Indian Embassy in Doha, Qatar. - File

As opposition parties mount pressure on the Indian government to come clean on the recent Tawang border incident with China in which several Indian troops were reportedly injured, some in the media have focused on the eight navy veterans who have been mysteriously languishing in prison in Qatar since August 30.

The Lok Sabha was adjourned sine die for the winter session on Friday, six days ahead of schedule, without either the China border issue being discussed or the naval officers’ fate being addressed.
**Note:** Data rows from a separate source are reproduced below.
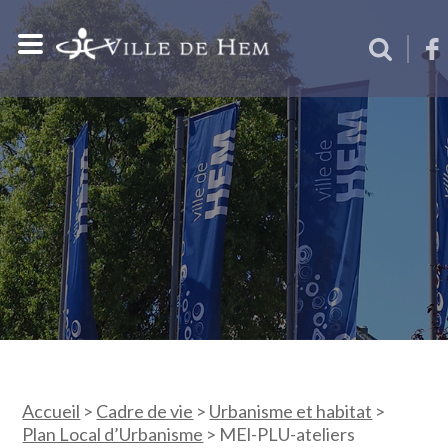
Accueil
>
Cadre de vie
>
Urbanisme et habitat
>
Plan Local d’Urbanisme
>
MEl-PLU-ateliers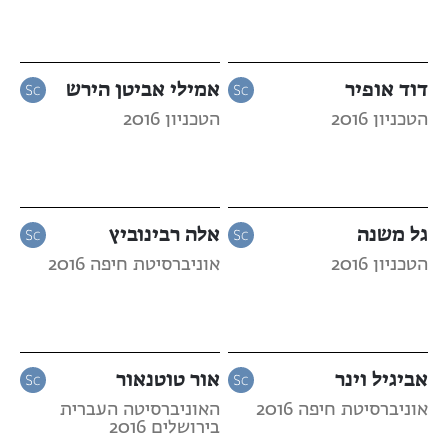
דוד אופיר
אמילי אביטן הירש
הטכניון 2016
הטכניון 2016
גל משנה
אלה רבינוביץ
הטכניון 2016
אוניברסיטת חיפה 2016
אביגיל וינר
אור טוטנאור
אוניברסיטת חיפה 2016
האוניברסיטה העברית
בירושלים 2016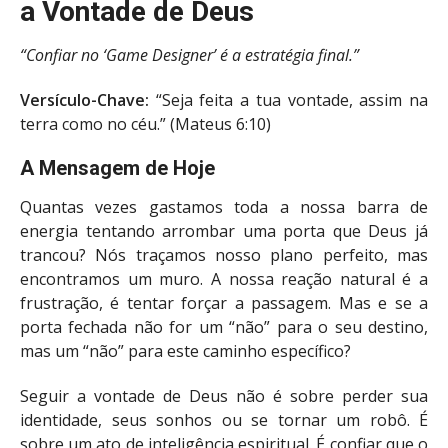
a Vontade de Deus
“Confiar no ‘Game Designer’ é a estratégia final.”
Versículo-Chave:
“Seja feita a tua vontade, assim na
terra como no céu.” (Mateus 6:10)
A Mensagem de Hoje
Quantas vezes gastamos toda a nossa barra de
energia tentando arrombar uma porta que Deus já
trancou? Nós traçamos nosso plano perfeito, mas
encontramos um muro. A nossa reação natural é a
frustração, é tentar forçar a passagem. Mas e se a
porta fechada não for um “não” para o seu destino,
mas um “não” para este caminho específico?
Seguir a vontade de Deus não é sobre perder sua
identidade, seus sonhos ou se tornar um robô. É
sobre um ato de inteligência espiritual. É confiar que o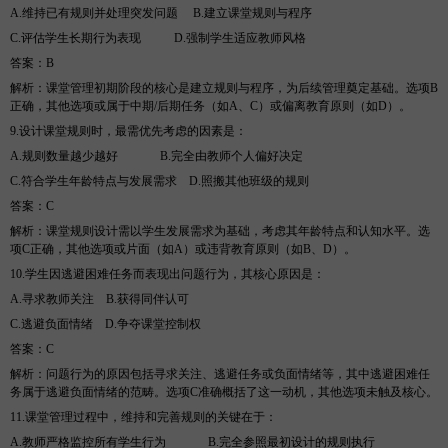
A.维持已有规则并处理突发问题
B
.建立课堂规则与程序
C.评估学生长期行为表现
D
.强制学生适应教师风格
答案
：
B
解析
：课堂管理初期阶段的核心是建立规则与程序，为后续管理奠定基础。选项
B
正确，其他选项或属于中期/后期任务（如A、C）或偏离教育原则（如D）。
9.设计课堂规则时，最需优先考虑的因素是
：
A.规则数量越少越好
B
.完全由教师个人偏好决定
C.符合学生年龄特点与发展需求
D
.照搬其他班级的规则
答案
：
C
解析
：课堂规则设计需以学生发展需求为基础，考虑其年龄特点和认知水平。选
项
C正确，其他选项或片面（如A）或违背教育原则（如B、D）。
10.学生因逃避困难任务而表现出问题行为，其核心原因是
：
A.寻求教师关注
B
.获得同伴认可
C.逃避负面情绪
D
.争夺课堂控制权
答案
：
C
解析
：问题行为的原因包括寻求关注、逃避任务或负面情绪等，其中逃避困难任
务属于逃避负面情绪的范畴。选项
C准确概括了这一动机，其他选项未触及核心。
11.课堂管理过程中，维持和完善规则的关键在于
：
A.教师严格监控所有学生行为
B
.完全参照最初设计的规则执行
“The news ought to have made headlines and the subject incessantly debated, but the incarceration of eight former Indian Navy officers in Qatar lies lost in the grey zone of bureaucracy and diplomacy,” said The Times of India on Monday.

The sister of a jailed officer had tweeted a similar call last month.

“The Indian Government need to act immediately, swiftly & walk the talk if they really care about their defence personnel as today is 69th day of the illegal solitary confinement of our senior citizen Navy Veterans (officers) in Doha (Qatar),” wrote Dr Meetu Bhargava, her message copied to the prime minister, external affairs minister and the defence minister, among others.

The newspaper said it was surprised by the silence. “For more than 100 days now, the decorated soldiers have been locked up in solitary confinement and the government has not told us why the Naval officers were picked up from their homes in the dead of night.

“In the age of information and the weightage the Centre gives to the armed forces, it is mysterious why there is a deafening silence surrounding the arrest of the eight officers.”

The arrests first came to light with the tweet of Dr Meetu Bhargava, sister of retired Commander Purnendu Tiwari, The Times said. He is the managing director of Dahra Global Technologies, and his company has been a service provider for the defence and security sector. He has been in Doha since 2013, training Qatar’s Navy personnel, The Times said.

India was given consular access to the Navy veterans in October, but neither New Delhi nor Doha have revea­led under what charges the officers are being held.

“What we know is disturbing. The officers are languishing in solitary confinement, unaware of why they were picked up or when they will be repatriated. The officers are allowed to speak with one member of the family once a week but it can be assumed that their liberty has been hugely curtailed. Tiwari, for example, is forced to speak with his aged, India-based mother only in English, a language she is not entirely comfortable with.”